Discovery Lead, Orbit Discovery
High Throughput Selection of Peptides with Biological Function
Peptides are highly active biological molecules that, with advances in stability and delivery, present huge potential as drug candidates. They possess the advantages of biological and small molecule drugs due to their high specificity, low toxicity and low manufacturing costs. Currently, peptide therapeutics comprise just 5% of the pharmaceutical market and 1% of prescribed drugs. With an increased interest in the use of peptides as therapeutics comes the need for strategies to allow for the discovery of novel hit candidates, in a high throughput manner, from highly complex peptide libraries.
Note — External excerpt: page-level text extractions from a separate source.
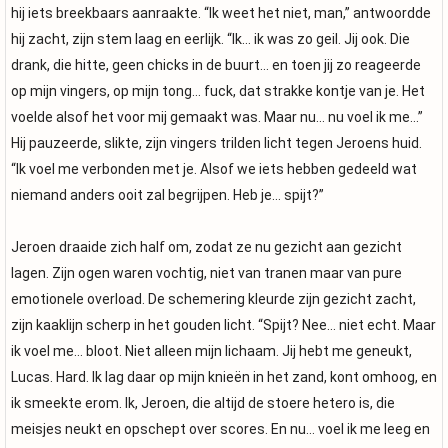
hij iets breekbaars aanraakte. “Ik weet het niet, man,” antwoordde
hij zacht, zijn stem laag en eerlijk. “Ik… ik was zo geil. Jij ook. Die
drank, die hitte, geen chicks in de buurt… en toen jij zo reageerde
op mijn vingers, op mijn tong… fuck, dat strakke kontje van je. Het
voelde alsof het voor mij gemaakt was. Maar nu… nu voel ik me…”
Hij pauzeerde, slikte, zijn vingers trilden licht tegen Jeroens huid.
“Ik voel me verbonden met je. Alsof we iets hebben gedeeld wat
niemand anders ooit zal begrijpen. Heb je… spijt?”
Jeroen draaide zich half om, zodat ze nu gezicht aan gezicht
lagen. Zijn ogen waren vochtig, niet van tranen maar van pure
emotionele overload. De schemering kleurde zijn gezicht zacht,
zijn kaaklijn scherp in het gouden licht. “Spijt? Nee… niet echt. Maar
ik voel me… bloot. Niet alleen mijn lichaam. Jij hebt me geneukt,
Lucas. Hard. Ik lag daar op mijn knieën in het zand, kont omhoog, en
ik smeekte erom. Ik, Jeroen, die altijd de stoere hetero is, die
meisjes neukt en opschept over scores. En nu… voel ik me leeg en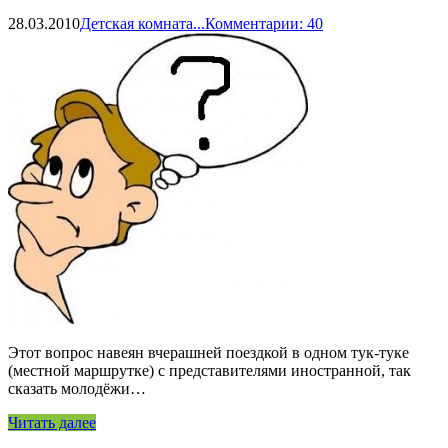
28.03.2010
Детская комната...
Комментарии: 40
Этот вопрос навеян вчерашней поездкой в одном тук-туке
(местной маршрутке) с представителями иностранной, так
сказать молодёжи…
Читать далее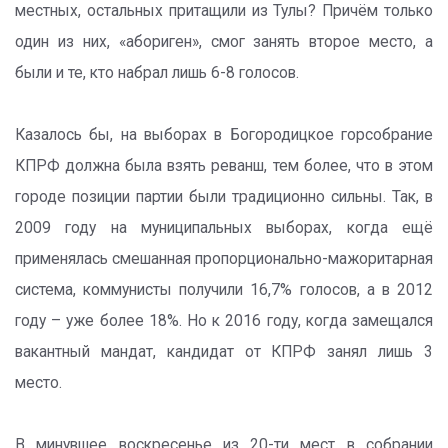
местных, остальных притащили из Тулы? Причём только
один из них, «абориген», смог занять второе место, а
были и те, кто набрал лишь 6-8 голосов.
Казалось бы, на выборах в Богородицкое горсобрание
КПРФ должна была взять реванш, тем более, что в этом
городе позиции партии были традиционно сильны. Так, в
2009 году на муниципальных выборах, когда ещё
применялась смешанная пропорционально-мажоритарная
система, коммунисты получили 16,7% голосов, а в 2012
году – уже более 18%. Но к 2016 году, когда замещался
вакантный мандат, кандидат от КПРФ занял лишь 3
место.
В минувшее воскресенье из 20-ти мест в собрании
Current technologies for the discovery of novel peptide therapeutics include phage, yeast, ribosomal and mRNA display but these all hold their own limitations. Phage and yeast display are sensitive but a reliance upon a biological host can result in replication bias and interference from native host proteins. These systems are also restricted to the use of natural amino acids. In vitro technologies based on mRNA and ribosomal display have the ability to incorporate unnatural amino acids but are limited by small peptide copy number leading to a reduced detection of low affinity binders. Moreover, none of the current peptide display technologies can effectively address cell surface targets for the discovery of functional peptides.
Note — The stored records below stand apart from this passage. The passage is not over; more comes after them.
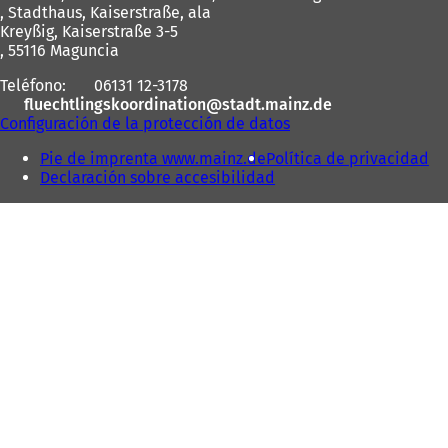
los
, Stadthaus, Kaiserstraße, ala
Kreyßig, Kaiserstraße 3-5
pies
, 55116 Maguncia
Teléfono:
06131 12-3178
fluechtlingskoordination
stadt.mainz
de
Configuración de la protección de datos
Pie de imprenta www.mainz.de
Política de privacidad
Declaración sobre accesibilidad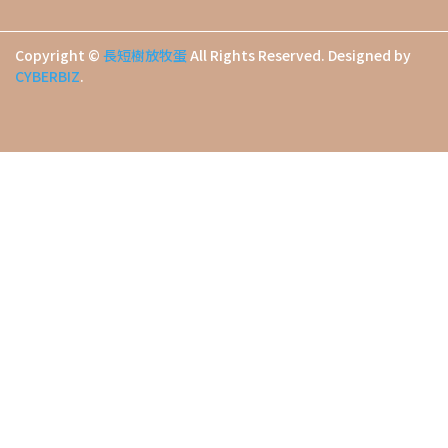
Copyright ©
長短樹放牧蛋
All Rights Reserved.
Designed by
CYBERBIZ
.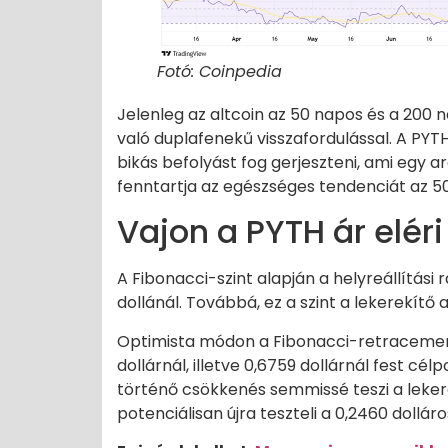
Fotó: Coinpedia
Jelenleg az altcoin az 50 napos és a 200 
való duplafenekű visszafordulással. A PYT
bikás befolyást fog gerjeszteni, ami egy 
fenntartja az egészséges tendenciát az 50
Vajon a PYTH ár eléri
A Fibonacci-szint alapján a helyreállítási 
dollánál. Továbbá, ez a szint a lekerekítő
Optimista módon a Fibonacci-retracement
dollárnál, illetve 0,6759 dollárnál fest cé
történő csökkenés semmissé teszi a lekerek
potenciálisan újra teszteli a 0,2460 dolláro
The ORBIT in vitro display technology uses beads to present randomised peptide sequences and the DNA which encodes them, thereby linking genotype to phenotype, and combines the advantages of in vitro display, such as highly diverse libraries and a cell-free environment, with the high sensitivity of in vivo technologies. The ORBIT display platform presents thousands of identical peptide copies per bead allowing for the discovery of low affinity binders and allows for the incorporation of unnatural amino acids and the generation of cyclic peptides which can increase chemical diversity and improve stability, specificity and affinity. In addition to screening for binding peptides, the ORBIT platform can be adapted to screen whole cell surfaces for peptides which elicit functional cellular responses.
In summary, the ORBIT peptide display platform offers peptide drug screening with high diversity, sensitivity and plasticity, and has the potential to discover novel, selective and functional peptide therapeutic leads with a broad target coverage, including cell surface targets, for a wide range of diseases.
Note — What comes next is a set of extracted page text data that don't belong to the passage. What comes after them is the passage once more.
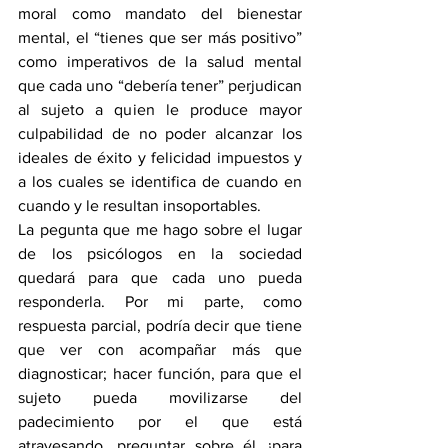
moral como mandato del bienestar 
mental, el “tienes que ser más positivo” 
como imperativos de la salud mental 
que cada uno “debería tener” perjudican 
al sujeto a quien le produce mayor 
culpabilidad de no poder alcanzar los 
ideales de éxito y felicidad impuestos y 
a los cuales se identifica de cuando en 
cuando y le resultan insoportables.
La pegunta que me hago sobre el lugar 
de los psicólogos en la sociedad 
quedará para que cada uno pueda 
responderla. Por mi parte, como 
respuesta parcial, podría decir que tiene 
que ver con acompañar más que 
diagnosticar; hacer función, para que el 
sujeto pueda movilizarse del 
padecimiento por el que está 
atravesando, preguntar sobre él ¿para 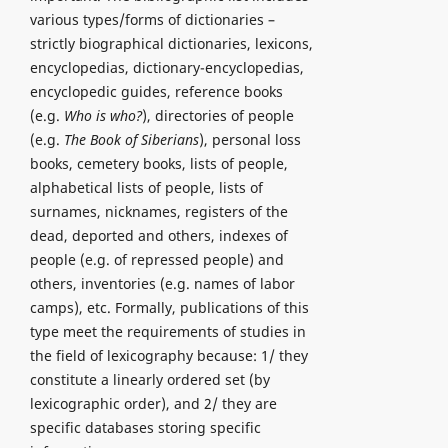
various types/forms of dictionaries –
strictly biographical dictionaries, lexicons,
encyclopedias, dictionary-encyclopedias,
encyclopedic guides, reference books
(e.g.
Who is who?
), directories of people
(e.g.
The Book of Siberians
), personal loss
books, cemetery books, lists of people,
alphabetical lists of people, lists of
surnames, nicknames, registers of the
dead, deported and others, indexes of
people (e.g. of repressed people) and
others, inventories (e.g. names of labor
camps), etc. Formally, publications of this
type meet the requirements of studies in
the field of lexicography because: 1/ they
constitute a linearly ordered set (by
lexicographic order), and 2/ they are
specific databases storing specific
Zeke Nims obtained his Ph.D. from UMass Amherst, focused on plant natural product biosynthesis, followed by a postdoc at MIT investigating alkaloid pathway regulation to incorporate non-natural precursors to produce analogs. Zeke joined RaPharma in 2011, focused on interpretation of mRNA display selections using illumina sequencing, and then moved to IPSEN to set up a phage display laboratory. Zeke has been at ORBIT for 2 years, focused on optimizing and industrializing the ORBIT discovery platform.